Computer systems typically include both non-volatile memory, for storing information that has to be retained at power-off, as well as volatile memory.
Dynamic random access memory (DRAM) is a commonly used volatile system memory. It uses an interface with address lines that are typically multiplexed in time. Thus, an address having twice the number of bits as there are address lines is supplied in two successive stages. The most and least significant portions of a complete address are presented sequentially. This arrangement reduces the total number of address lines required. In order to identify which address portion is being sent, each address portion is distinguished by separate control signals. Thus, the DRAM requires control information to access the appropriate memory location.
Synchronous dynamic random access memory (SDRAM) extends this approach by providing a mode in which only the initial address in a sequence of accesses is sent to the memory. Subsequent data locations are read by using additional control signals and a clock signal to indicate when each subsequent data value should be delivered. The SDRAM has internal logic used to advance the data address. In addition to the timing signals, certain control registers of the internal logic of the SDRAM must be loaded with timing control parameters before the sequential access mode may be used.

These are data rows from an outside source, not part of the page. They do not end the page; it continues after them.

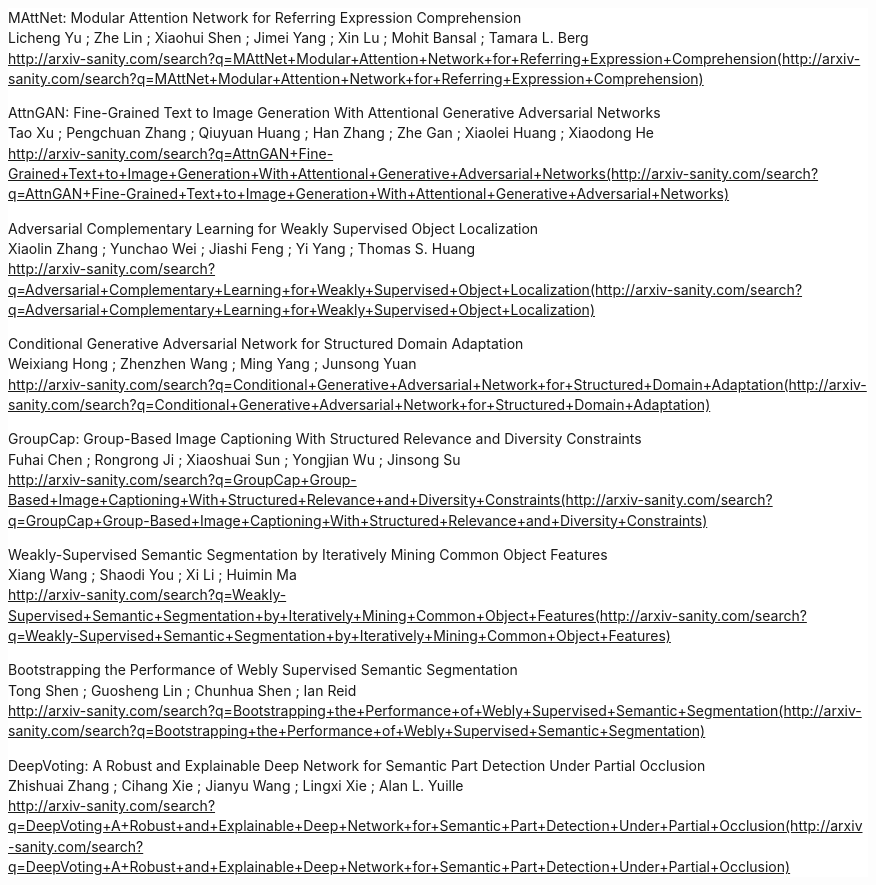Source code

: 

MAttNet: Modular Attention Network for Referring Expression Comprehension\
Licheng Yu ; Zhe Lin ; Xiaohui Shen ; Jimei Yang ; Xin Lu ; Mohit Bansal ; Tamara L. Berg \
http://arxiv-sanity.com/search?q=MAttNet+Modular+Attention+Network+for+Referring+Expression+Comprehension(http://arxiv-sanity.com/search?q=MAttNet+Modular+Attention+Network+for+Referring+Expression+Comprehension)



AttnGAN: Fine-Grained Text to Image Generation With Attentional Generative Adversarial Networks\
Tao Xu ; Pengchuan Zhang ; Qiuyuan Huang ; Han Zhang ; Zhe Gan ; Xiaolei Huang ; Xiaodong He \
http://arxiv-sanity.com/search?q=AttnGAN+Fine-Grained+Text+to+Image+Generation+With+Attentional+Generative+Adversarial+Networks(http://arxiv-sanity.com/search?q=AttnGAN+Fine-Grained+Text+to+Image+Generation+With+Attentional+Generative+Adversarial+Networks)



Adversarial Complementary Learning for Weakly Supervised Object Localization\
Xiaolin Zhang ; Yunchao Wei ; Jiashi Feng ; Yi Yang ; Thomas S. Huang \
http://arxiv-sanity.com/search?q=Adversarial+Complementary+Learning+for+Weakly+Supervised+Object+Localization(http://arxiv-sanity.com/search?q=Adversarial+Complementary+Learning+for+Weakly+Supervised+Object+Localization)



Conditional Generative Adversarial Network for Structured Domain Adaptation\
Weixiang Hong ; Zhenzhen Wang ; Ming Yang ; Junsong Yuan \
http://arxiv-sanity.com/search?q=Conditional+Generative+Adversarial+Network+for+Structured+Domain+Adaptation(http://arxiv-sanity.com/search?q=Conditional+Generative+Adversarial+Network+for+Structured+Domain+Adaptation)



GroupCap: Group-Based Image Captioning With Structured Relevance and Diversity Constraints\
Fuhai Chen ; Rongrong Ji ; Xiaoshuai Sun ; Yongjian Wu ; Jinsong Su \
http://arxiv-sanity.com/search?q=GroupCap+Group-Based+Image+Captioning+With+Structured+Relevance+and+Diversity+Constraints(http://arxiv-sanity.com/search?q=GroupCap+Group-Based+Image+Captioning+With+Structured+Relevance+and+Diversity+Constraints)



Weakly-Supervised Semantic Segmentation by Iteratively Mining Common Object Features\
Xiang Wang ; Shaodi You ; Xi Li ; Huimin Ma \
http://arxiv-sanity.com/search?q=Weakly-Supervised+Semantic+Segmentation+by+Iteratively+Mining+Common+Object+Features(http://arxiv-sanity.com/search?q=Weakly-Supervised+Semantic+Segmentation+by+Iteratively+Mining+Common+Object+Features)



Bootstrapping the Performance of Webly Supervised Semantic Segmentation\
Tong Shen ; Guosheng Lin ; Chunhua Shen ; Ian Reid \
http://arxiv-sanity.com/search?q=Bootstrapping+the+Performance+of+Webly+Supervised+Semantic+Segmentation(http://arxiv-sanity.com/search?q=Bootstrapping+the+Performance+of+Webly+Supervised+Semantic+Segmentation)



DeepVoting: A Robust and Explainable Deep Network for Semantic Part Detection Under Partial Occlusion\
Zhishuai Zhang ; Cihang Xie ; Jianyu Wang ; Lingxi Xie ; Alan L. Yuille \
http://arxiv-sanity.com/search?q=DeepVoting+A+Robust+and+Explainable+Deep+Network+for+Semantic+Part+Detection+Under+Partial+Occlusion(http://arxiv-sanity.com/search?q=DeepVoting+A+Robust+and+Explainable+Deep+Network+for+Semantic+Part+Detection+Under+Partial+Occlusion)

In addition to the control information needed by the memory itself, the interface logic to the SDRAM also requires initialization. Information is loaded into control registers of the logic subsystem which provides control signals to the SDRAM, to permit access to the SDRAM. Traditionally, this initialization information for the SDRAM memory interface logic and internal logic of the SDRAM memory itself, is provided by instructions read from a separate non-volatile memory in the system.
The disadvantage of these traditional systems is that both the SDRAM and the non-volatile memory in the system have separate interfaces, thus, significantly increasing the number of interface lines and control logic in a system. The present invention seeks to address this problem by creating a non-volatile memory using the same interface as SDRAM thereby providing a system in which both the non-volatile and volatile memories in the system have a common interface. However, using a common: interface, which needs software-controlled initialization, presents a paradox. The instructions for initializing the memory interface logic must be read through the very interface for which the logic has yet to be initialized.